#### TASK ITEM
Reproduce the following lines verbatim, preserving every character and line break.

^^^^^^^^

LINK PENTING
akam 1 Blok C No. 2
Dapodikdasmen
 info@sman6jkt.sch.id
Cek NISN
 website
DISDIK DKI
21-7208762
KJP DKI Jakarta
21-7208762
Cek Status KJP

^^^^^^^^

#### RESULT BELOW
LINK PENTING
akam 1 Blok C No. 2
Dapodikdasmen
 info@sman6jkt.sch.id
Cek NISN
 website
DISDIK DKI
21-7208762
KJP DKI Jakarta
21-7208762
Cek Status KJP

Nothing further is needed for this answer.